ACTIVITY - Repeat all of the entries, please, keeping each line exact.

DATASET RECORDS -
▶

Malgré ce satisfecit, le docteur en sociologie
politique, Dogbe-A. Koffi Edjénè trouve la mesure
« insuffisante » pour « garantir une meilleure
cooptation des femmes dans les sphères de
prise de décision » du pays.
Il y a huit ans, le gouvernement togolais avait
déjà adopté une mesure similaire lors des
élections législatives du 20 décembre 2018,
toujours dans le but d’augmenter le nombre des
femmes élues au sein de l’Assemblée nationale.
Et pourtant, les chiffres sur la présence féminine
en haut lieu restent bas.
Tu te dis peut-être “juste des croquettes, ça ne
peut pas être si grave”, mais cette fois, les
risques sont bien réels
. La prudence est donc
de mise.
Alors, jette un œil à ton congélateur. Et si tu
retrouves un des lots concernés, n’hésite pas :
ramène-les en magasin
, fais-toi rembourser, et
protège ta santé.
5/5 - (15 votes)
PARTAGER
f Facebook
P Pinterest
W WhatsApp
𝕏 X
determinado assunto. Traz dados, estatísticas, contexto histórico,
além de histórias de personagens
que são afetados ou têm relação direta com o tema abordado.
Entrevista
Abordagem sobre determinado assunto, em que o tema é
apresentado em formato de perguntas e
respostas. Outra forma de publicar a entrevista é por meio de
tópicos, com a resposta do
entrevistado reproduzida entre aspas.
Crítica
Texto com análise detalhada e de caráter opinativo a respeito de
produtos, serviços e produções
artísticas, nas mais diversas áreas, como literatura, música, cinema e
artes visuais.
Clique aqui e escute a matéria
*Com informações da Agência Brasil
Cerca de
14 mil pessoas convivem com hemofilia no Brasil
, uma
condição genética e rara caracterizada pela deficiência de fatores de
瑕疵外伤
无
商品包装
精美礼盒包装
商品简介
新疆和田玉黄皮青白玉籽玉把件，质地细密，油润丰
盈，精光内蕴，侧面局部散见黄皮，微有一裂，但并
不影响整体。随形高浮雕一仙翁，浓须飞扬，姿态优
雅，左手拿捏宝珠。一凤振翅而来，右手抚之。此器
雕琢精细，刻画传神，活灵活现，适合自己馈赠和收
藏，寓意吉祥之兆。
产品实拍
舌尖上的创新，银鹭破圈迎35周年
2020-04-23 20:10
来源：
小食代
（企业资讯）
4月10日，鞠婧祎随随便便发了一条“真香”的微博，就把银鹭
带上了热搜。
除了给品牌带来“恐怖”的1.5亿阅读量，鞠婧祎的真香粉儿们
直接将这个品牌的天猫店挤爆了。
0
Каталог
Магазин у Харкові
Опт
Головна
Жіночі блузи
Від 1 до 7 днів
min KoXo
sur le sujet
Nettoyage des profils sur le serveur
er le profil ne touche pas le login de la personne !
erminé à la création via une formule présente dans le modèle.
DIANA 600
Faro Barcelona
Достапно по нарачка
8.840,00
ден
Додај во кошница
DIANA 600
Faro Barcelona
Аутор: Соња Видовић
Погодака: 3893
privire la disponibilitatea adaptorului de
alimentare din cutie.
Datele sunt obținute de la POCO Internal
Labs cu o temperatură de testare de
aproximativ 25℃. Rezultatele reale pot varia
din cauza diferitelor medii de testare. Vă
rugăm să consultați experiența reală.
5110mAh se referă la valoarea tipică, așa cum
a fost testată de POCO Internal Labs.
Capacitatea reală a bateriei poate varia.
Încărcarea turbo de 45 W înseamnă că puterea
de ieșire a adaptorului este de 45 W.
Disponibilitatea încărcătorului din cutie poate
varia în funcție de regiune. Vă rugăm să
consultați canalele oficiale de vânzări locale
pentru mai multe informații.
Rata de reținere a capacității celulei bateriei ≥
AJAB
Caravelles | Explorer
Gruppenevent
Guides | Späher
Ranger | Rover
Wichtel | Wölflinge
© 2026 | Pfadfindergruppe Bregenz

◀

REPLY TO THE EXERCISE -
Malgré ce satisfecit, le docteur en sociologie
politique, Dogbe-A. Koffi Edjénè trouve la mesure
« insuffisante » pour « garantir une meilleure
cooptation des femmes dans les sphères de
prise de décision » du pays.
Il y a huit ans, le gouvernement togolais avait
déjà adopté une mesure similaire lors des
élections législatives du 20 décembre 2018,
toujours dans le but d’augmenter le nombre des
femmes élues au sein de l’Assemblée nationale.
Et pourtant, les chiffres sur la présence féminine
en haut lieu restent bas.
Tu te dis peut-être “juste des croquettes, ça ne
peut pas être si grave”, mais cette fois, les
risques sont bien réels
. La prudence est donc
de mise.
Alors, jette un œil à ton congélateur. Et si tu
retrouves un des lots concernés, n’hésite pas :
ramène-les en magasin
, fais-toi rembourser, et
protège ta santé.
5/5 - (15 votes)
PARTAGER
f Facebook
P Pinterest
W WhatsApp
𝕏 X
determinado assunto. Traz dados, estatísticas, contexto histórico,
além de histórias de personagens
que são afetados ou têm relação direta com o tema abordado.
Entrevista
Abordagem sobre determinado assunto, em que o tema é
apresentado em formato de perguntas e
respostas. Outra forma de publicar a entrevista é por meio de
tópicos, com a resposta do
entrevistado reproduzida entre aspas.
Crítica
Texto com análise detalhada e de caráter opinativo a respeito de
produtos, serviços e produções
artísticas, nas mais diversas áreas, como literatura, música, cinema e
artes visuais.
Clique aqui e escute a matéria
*Com informações da Agência Brasil
Cerca de
14 mil pessoas convivem com hemofilia no Brasil
, uma
condição genética e rara caracterizada pela deficiência de fatores de
瑕疵外伤
无
商品包装
精美礼盒包装
商品简介
新疆和田玉黄皮青白玉籽玉把件，质地细密，油润丰
盈，精光内蕴，侧面局部散见黄皮，微有一裂，但并
不影响整体。随形高浮雕一仙翁，浓须飞扬，姿态优
雅，左手拿捏宝珠。一凤振翅而来，右手抚之。此器
雕琢精细，刻画传神，活灵活现，适合自己馈赠和收
藏，寓意吉祥之兆。
产品实拍
舌尖上的创新，银鹭破圈迎35周年
2020-04-23 20:10
来源：
小食代
（企业资讯）
4月10日，鞠婧祎随随便便发了一条“真香”的微博，就把银鹭
带上了热搜。
除了给品牌带来“恐怖”的1.5亿阅读量，鞠婧祎的真香粉儿们
直接将这个品牌的天猫店挤爆了。
0
Каталог
Магазин у Харкові
Опт
Головна
Жіночі блузи
Від 1 до 7 днів
min KoXo
sur le sujet
Nettoyage des profils sur le serveur
er le profil ne touche pas le login de la personne !
erminé à la création via une formule présente dans le modèle.
DIANA 600
Faro Barcelona
Достапно по нарачка
8.840,00
ден
Додај во кошница
DIANA 600
Faro Barcelona
Аутор: Соња Видовић
Погодака: 3893
privire la disponibilitatea adaptorului de
alimentare din cutie.
Datele sunt obținute de la POCO Internal
Labs cu o temperatură de testare de
aproximativ 25℃. Rezultatele reale pot varia
din cauza diferitelor medii de testare. Vă
rugăm să consultați experiența reală.
5110mAh se referă la valoarea tipică, așa cum
a fost testată de POCO Internal Labs.
Capacitatea reală a bateriei poate varia.
Încărcarea turbo de 45 W înseamnă că puterea
de ieșire a adaptorului este de 45 W.
Disponibilitatea încărcătorului din cutie poate
varia în funcție de regiune. Vă rugăm să
consultați canalele oficiale de vânzări locale
pentru mai multe informații.
Rata de reținere a capacității celulei bateriei ≥
AJAB
Caravelles | Explorer
Gruppenevent
Guides | Späher
Ranger | Rover
Wichtel | Wölflinge
© 2026 | Pfadfindergruppe Bregenz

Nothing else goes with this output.